| EXERCISE INPUT |

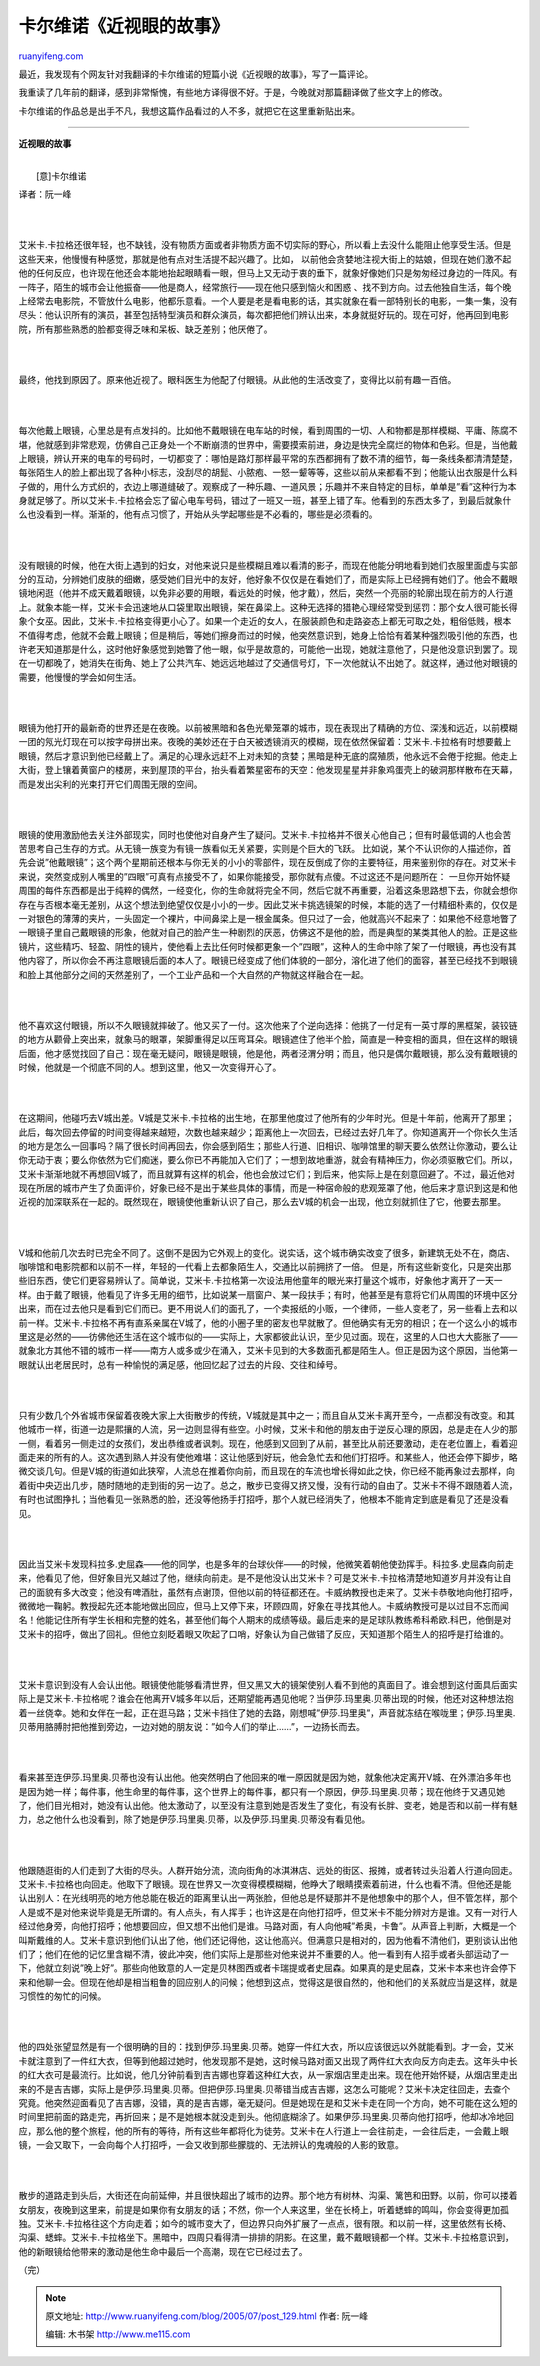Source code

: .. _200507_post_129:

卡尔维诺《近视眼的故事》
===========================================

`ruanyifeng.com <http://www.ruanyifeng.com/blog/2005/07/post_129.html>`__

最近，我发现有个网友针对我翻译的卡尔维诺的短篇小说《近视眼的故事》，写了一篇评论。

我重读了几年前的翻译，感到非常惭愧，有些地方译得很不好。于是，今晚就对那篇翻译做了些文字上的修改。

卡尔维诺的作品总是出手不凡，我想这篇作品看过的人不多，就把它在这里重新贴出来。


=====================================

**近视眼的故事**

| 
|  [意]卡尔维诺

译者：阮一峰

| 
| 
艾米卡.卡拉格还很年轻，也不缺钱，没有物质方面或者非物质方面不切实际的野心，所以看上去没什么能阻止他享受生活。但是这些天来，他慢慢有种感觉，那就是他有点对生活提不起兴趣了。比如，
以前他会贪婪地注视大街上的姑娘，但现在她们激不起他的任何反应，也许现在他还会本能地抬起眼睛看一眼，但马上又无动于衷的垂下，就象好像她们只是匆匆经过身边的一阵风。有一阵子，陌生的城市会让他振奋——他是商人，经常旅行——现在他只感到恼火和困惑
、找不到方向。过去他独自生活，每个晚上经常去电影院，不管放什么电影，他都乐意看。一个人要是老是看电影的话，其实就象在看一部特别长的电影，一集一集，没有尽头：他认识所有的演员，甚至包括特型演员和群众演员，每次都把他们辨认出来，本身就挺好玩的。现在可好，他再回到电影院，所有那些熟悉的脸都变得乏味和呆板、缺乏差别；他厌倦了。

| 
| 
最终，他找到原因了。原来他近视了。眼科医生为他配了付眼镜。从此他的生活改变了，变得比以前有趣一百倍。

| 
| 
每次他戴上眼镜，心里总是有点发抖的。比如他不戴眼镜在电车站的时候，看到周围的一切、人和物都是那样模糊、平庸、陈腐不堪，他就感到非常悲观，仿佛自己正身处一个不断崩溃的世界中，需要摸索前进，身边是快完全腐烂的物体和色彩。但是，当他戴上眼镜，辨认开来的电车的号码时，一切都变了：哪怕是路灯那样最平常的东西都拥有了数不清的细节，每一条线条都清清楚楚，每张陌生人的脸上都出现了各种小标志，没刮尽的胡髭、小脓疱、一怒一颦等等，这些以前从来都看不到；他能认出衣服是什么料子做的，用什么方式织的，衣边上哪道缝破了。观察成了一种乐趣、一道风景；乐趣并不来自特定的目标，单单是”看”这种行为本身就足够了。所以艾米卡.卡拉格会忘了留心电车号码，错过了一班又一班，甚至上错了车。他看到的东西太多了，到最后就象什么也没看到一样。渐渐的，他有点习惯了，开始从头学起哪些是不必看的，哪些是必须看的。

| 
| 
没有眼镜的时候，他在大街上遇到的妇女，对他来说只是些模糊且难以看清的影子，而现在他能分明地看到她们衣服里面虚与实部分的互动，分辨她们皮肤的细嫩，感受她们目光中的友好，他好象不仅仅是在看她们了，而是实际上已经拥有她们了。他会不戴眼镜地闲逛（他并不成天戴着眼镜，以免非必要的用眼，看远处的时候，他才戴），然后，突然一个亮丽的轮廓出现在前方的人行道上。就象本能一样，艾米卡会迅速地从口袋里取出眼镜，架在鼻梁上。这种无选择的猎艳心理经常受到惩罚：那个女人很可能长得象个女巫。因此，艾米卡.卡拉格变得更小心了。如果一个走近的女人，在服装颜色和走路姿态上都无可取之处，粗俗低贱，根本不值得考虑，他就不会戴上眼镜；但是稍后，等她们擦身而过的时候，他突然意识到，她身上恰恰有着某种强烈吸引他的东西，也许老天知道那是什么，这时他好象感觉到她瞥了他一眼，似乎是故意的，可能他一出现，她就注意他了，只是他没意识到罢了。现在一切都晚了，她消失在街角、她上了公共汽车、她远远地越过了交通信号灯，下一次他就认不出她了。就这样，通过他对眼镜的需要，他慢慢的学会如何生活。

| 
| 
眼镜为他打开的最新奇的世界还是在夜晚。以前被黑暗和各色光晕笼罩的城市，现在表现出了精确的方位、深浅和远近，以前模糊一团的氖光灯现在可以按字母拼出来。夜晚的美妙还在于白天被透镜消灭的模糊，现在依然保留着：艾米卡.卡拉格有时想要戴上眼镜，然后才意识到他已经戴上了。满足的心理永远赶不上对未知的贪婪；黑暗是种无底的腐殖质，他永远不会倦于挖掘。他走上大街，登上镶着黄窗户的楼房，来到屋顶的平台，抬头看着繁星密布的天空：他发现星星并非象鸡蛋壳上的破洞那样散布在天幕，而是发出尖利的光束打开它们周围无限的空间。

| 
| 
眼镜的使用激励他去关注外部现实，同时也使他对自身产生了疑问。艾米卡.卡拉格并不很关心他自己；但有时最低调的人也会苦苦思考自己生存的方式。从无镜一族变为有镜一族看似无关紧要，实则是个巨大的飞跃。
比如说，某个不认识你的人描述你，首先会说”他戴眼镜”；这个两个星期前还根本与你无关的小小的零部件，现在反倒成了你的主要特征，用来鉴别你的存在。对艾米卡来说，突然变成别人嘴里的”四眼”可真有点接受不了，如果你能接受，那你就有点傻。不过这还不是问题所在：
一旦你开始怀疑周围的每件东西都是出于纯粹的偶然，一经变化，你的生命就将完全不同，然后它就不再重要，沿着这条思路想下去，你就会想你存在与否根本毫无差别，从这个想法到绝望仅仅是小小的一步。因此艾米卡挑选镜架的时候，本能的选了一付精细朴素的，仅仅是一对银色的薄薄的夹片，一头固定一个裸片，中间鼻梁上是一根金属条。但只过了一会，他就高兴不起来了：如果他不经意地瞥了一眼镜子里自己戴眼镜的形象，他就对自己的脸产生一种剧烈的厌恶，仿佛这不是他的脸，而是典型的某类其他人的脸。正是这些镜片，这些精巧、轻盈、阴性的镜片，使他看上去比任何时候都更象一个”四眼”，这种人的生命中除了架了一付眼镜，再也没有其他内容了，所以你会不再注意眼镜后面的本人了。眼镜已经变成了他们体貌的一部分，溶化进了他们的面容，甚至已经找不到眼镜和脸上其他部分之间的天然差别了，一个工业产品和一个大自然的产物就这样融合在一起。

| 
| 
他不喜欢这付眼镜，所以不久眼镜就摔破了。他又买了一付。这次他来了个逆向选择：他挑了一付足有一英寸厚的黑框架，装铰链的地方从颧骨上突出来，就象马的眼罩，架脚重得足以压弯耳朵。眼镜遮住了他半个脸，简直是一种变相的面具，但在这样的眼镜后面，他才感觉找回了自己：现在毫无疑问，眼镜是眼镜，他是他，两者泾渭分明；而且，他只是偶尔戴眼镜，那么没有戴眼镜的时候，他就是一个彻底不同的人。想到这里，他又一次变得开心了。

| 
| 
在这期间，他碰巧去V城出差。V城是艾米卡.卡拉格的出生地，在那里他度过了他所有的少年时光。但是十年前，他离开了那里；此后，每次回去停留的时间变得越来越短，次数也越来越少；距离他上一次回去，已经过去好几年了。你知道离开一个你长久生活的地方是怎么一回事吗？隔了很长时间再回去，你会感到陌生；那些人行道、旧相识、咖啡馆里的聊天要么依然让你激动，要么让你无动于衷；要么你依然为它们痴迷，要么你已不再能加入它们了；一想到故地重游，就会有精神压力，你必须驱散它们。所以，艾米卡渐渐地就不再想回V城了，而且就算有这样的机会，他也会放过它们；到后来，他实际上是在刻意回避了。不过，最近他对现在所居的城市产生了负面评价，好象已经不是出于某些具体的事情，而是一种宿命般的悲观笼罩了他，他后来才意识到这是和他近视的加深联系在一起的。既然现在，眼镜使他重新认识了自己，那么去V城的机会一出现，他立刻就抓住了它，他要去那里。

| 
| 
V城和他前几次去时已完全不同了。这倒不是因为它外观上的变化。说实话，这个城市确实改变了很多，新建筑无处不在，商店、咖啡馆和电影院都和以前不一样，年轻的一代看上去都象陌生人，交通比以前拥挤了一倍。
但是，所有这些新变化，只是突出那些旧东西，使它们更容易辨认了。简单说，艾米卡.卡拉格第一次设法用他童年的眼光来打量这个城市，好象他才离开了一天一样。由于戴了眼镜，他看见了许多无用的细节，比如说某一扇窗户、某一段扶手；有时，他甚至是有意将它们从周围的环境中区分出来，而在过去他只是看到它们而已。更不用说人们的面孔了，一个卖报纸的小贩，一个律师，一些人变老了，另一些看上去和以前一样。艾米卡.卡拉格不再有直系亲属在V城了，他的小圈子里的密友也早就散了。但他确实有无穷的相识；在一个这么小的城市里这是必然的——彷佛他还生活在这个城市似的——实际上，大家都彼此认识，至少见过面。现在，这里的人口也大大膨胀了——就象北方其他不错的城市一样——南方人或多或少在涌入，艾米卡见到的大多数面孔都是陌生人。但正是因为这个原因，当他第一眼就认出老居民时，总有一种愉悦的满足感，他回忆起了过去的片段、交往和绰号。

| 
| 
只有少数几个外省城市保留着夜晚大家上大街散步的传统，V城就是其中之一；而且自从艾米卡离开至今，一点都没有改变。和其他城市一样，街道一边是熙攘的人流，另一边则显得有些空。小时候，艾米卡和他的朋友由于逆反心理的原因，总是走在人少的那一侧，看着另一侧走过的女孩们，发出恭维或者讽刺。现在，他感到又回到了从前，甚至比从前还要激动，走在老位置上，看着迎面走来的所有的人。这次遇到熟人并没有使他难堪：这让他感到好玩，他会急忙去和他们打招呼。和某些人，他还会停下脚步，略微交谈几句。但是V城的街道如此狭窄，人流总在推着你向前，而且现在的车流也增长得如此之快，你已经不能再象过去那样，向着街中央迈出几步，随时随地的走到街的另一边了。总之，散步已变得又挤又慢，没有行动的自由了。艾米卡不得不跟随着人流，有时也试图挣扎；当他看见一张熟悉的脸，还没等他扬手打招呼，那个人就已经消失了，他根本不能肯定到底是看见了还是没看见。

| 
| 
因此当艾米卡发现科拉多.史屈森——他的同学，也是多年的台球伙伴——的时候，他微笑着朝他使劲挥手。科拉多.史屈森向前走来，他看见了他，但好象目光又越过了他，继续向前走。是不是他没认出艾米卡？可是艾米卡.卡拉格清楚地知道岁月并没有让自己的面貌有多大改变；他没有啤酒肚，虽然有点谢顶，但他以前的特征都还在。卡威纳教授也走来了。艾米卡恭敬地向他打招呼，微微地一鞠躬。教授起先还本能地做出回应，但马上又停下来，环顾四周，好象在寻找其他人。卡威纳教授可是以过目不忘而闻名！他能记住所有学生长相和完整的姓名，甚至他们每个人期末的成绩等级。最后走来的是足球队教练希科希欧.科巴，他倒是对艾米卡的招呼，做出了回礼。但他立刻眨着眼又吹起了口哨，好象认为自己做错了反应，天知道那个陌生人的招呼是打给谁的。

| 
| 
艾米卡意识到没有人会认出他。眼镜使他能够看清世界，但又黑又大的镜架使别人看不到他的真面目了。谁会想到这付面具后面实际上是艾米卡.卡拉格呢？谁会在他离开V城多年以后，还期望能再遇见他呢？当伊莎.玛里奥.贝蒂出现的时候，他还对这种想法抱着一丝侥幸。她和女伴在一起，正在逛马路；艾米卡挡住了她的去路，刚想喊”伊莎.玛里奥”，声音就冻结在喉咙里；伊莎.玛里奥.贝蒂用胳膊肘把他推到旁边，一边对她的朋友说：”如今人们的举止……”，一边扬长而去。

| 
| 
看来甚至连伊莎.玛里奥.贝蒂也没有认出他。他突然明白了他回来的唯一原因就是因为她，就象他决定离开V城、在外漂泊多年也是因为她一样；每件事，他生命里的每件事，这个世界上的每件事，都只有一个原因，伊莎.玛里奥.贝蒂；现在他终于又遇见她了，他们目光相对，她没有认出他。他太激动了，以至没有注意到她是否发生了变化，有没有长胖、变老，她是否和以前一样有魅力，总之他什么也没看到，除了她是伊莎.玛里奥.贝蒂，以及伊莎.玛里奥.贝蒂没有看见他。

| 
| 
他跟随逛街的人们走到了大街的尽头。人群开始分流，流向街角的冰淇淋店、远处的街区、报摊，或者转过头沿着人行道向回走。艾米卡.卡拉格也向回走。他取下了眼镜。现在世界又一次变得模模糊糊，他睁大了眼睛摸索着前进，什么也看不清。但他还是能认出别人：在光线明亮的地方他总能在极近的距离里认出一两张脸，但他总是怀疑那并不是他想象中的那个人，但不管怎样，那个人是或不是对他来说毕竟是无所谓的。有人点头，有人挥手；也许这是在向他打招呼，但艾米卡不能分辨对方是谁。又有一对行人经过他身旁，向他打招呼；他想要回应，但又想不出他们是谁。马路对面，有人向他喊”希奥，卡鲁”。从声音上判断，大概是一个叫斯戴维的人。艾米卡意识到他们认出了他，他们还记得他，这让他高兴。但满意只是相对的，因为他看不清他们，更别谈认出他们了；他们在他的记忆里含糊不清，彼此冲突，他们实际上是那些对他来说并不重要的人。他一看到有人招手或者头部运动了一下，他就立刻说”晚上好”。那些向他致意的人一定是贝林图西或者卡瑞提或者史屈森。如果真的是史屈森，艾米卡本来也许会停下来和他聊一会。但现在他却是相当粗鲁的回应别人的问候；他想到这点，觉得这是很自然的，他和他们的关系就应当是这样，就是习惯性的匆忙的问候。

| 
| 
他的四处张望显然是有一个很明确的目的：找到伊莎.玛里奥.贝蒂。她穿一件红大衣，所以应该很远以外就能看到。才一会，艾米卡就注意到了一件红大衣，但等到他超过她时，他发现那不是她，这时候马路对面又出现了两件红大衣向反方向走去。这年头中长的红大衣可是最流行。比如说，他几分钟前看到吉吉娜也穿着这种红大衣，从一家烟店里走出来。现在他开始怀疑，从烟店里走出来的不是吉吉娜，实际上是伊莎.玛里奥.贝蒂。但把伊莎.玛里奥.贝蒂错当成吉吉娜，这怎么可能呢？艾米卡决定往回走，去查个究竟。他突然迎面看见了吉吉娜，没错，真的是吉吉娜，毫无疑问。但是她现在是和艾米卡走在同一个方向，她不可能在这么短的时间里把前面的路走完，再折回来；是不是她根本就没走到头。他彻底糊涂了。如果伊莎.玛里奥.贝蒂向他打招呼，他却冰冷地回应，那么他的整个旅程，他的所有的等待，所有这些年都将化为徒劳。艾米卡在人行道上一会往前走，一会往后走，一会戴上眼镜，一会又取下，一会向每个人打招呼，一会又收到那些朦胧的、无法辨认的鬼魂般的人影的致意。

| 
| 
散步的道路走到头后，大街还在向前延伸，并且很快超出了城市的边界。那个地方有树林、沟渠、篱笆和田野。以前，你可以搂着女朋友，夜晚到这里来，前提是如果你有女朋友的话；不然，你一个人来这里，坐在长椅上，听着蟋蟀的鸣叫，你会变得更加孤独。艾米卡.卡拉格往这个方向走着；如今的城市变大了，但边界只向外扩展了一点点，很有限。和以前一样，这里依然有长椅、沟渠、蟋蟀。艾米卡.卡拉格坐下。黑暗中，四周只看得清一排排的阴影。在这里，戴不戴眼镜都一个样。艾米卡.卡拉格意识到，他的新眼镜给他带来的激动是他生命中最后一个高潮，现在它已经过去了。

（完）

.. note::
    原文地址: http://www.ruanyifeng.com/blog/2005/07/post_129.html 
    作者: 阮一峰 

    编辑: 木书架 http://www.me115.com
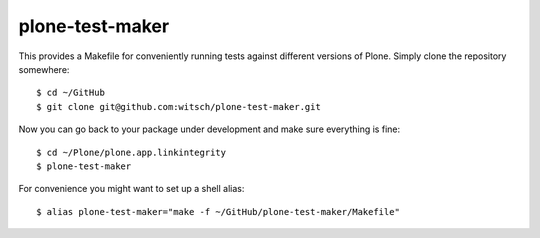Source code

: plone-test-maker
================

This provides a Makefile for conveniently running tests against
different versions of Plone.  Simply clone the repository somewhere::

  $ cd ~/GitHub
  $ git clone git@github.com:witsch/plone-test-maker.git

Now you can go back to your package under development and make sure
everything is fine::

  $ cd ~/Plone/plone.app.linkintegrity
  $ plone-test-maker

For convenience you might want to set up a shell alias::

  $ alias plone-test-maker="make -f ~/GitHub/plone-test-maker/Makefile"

| TASK OBJECTIVE |
With every picture omitted, write out the material exactly from its first line through the line containing "眼镜的使用激励他去关注外部现".

| RESPONSE |
Source code

: .. _200507_post_129:

卡尔维诺《近视眼的故事》
===========================================

`ruanyifeng.com <http://www.ruanyifeng.com/blog/2005/07/post_129.html>`__

最近，我发现有个网友针对我翻译的卡尔维诺的短篇小说《近视眼的故事》，写了一篇评论。

我重读了几年前的翻译，感到非常惭愧，有些地方译得很不好。于是，今晚就对那篇翻译做了些文字上的修改。

卡尔维诺的作品总是出手不凡，我想这篇作品看过的人不多，就把它在这里重新贴出来。


=====================================

**近视眼的故事**

| 
|  [意]卡尔维诺

译者：阮一峰

| 
| 
艾米卡.卡拉格还很年轻，也不缺钱，没有物质方面或者非物质方面不切实际的野心，所以看上去没什么能阻止他享受生活。但是这些天来，他慢慢有种感觉，那就是他有点对生活提不起兴趣了。比如，
以前他会贪婪地注视大街上的姑娘，但现在她们激不起他的任何反应，也许现在他还会本能地抬起眼睛看一眼，但马上又无动于衷的垂下，就象好像她们只是匆匆经过身边的一阵风。有一阵子，陌生的城市会让他振奋——他是商人，经常旅行——现在他只感到恼火和困惑
、找不到方向。过去他独自生活，每个晚上经常去电影院，不管放什么电影，他都乐意看。一个人要是老是看电影的话，其实就象在看一部特别长的电影，一集一集，没有尽头：他认识所有的演员，甚至包括特型演员和群众演员，每次都把他们辨认出来，本身就挺好玩的。现在可好，他再回到电影院，所有那些熟悉的脸都变得乏味和呆板、缺乏差别；他厌倦了。

| 
| 
最终，他找到原因了。原来他近视了。眼科医生为他配了付眼镜。从此他的生活改变了，变得比以前有趣一百倍。

| 
| 
每次他戴上眼镜，心里总是有点发抖的。比如他不戴眼镜在电车站的时候，看到周围的一切、人和物都是那样模糊、平庸、陈腐不堪，他就感到非常悲观，仿佛自己正身处一个不断崩溃的世界中，需要摸索前进，身边是快完全腐烂的物体和色彩。但是，当他戴上眼镜，辨认开来的电车的号码时，一切都变了：哪怕是路灯那样最平常的东西都拥有了数不清的细节，每一条线条都清清楚楚，每张陌生人的脸上都出现了各种小标志，没刮尽的胡髭、小脓疱、一怒一颦等等，这些以前从来都看不到；他能认出衣服是什么料子做的，用什么方式织的，衣边上哪道缝破了。观察成了一种乐趣、一道风景；乐趣并不来自特定的目标，单单是”看”这种行为本身就足够了。所以艾米卡.卡拉格会忘了留心电车号码，错过了一班又一班，甚至上错了车。他看到的东西太多了，到最后就象什么也没看到一样。渐渐的，他有点习惯了，开始从头学起哪些是不必看的，哪些是必须看的。

| 
| 
没有眼镜的时候，他在大街上遇到的妇女，对他来说只是些模糊且难以看清的影子，而现在他能分明地看到她们衣服里面虚与实部分的互动，分辨她们皮肤的细嫩，感受她们目光中的友好，他好象不仅仅是在看她们了，而是实际上已经拥有她们了。他会不戴眼镜地闲逛（他并不成天戴着眼镜，以免非必要的用眼，看远处的时候，他才戴），然后，突然一个亮丽的轮廓出现在前方的人行道上。就象本能一样，艾米卡会迅速地从口袋里取出眼镜，架在鼻梁上。这种无选择的猎艳心理经常受到惩罚：那个女人很可能长得象个女巫。因此，艾米卡.卡拉格变得更小心了。如果一个走近的女人，在服装颜色和走路姿态上都无可取之处，粗俗低贱，根本不值得考虑，他就不会戴上眼镜；但是稍后，等她们擦身而过的时候，他突然意识到，她身上恰恰有着某种强烈吸引他的东西，也许老天知道那是什么，这时他好象感觉到她瞥了他一眼，似乎是故意的，可能他一出现，她就注意他了，只是他没意识到罢了。现在一切都晚了，她消失在街角、她上了公共汽车、她远远地越过了交通信号灯，下一次他就认不出她了。就这样，通过他对眼镜的需要，他慢慢的学会如何生活。

| 
| 
眼镜为他打开的最新奇的世界还是在夜晚。以前被黑暗和各色光晕笼罩的城市，现在表现出了精确的方位、深浅和远近，以前模糊一团的氖光灯现在可以按字母拼出来。夜晚的美妙还在于白天被透镜消灭的模糊，现在依然保留着：艾米卡.卡拉格有时想要戴上眼镜，然后才意识到他已经戴上了。满足的心理永远赶不上对未知的贪婪；黑暗是种无底的腐殖质，他永远不会倦于挖掘。他走上大街，登上镶着黄窗户的楼房，来到屋顶的平台，抬头看着繁星密布的天空：他发现星星并非象鸡蛋壳上的破洞那样散布在天幕，而是发出尖利的光束打开它们周围无限的空间。

| 
| 
眼镜的使用激励他去关注外部现实，同时也使他对自身产生了疑问。艾米卡.卡拉格并不很关心他自己；但有时最低调的人也会苦苦思考自己生存的方式。从无镜一族变为有镜一族看似无关紧要，实则是个巨大的飞跃。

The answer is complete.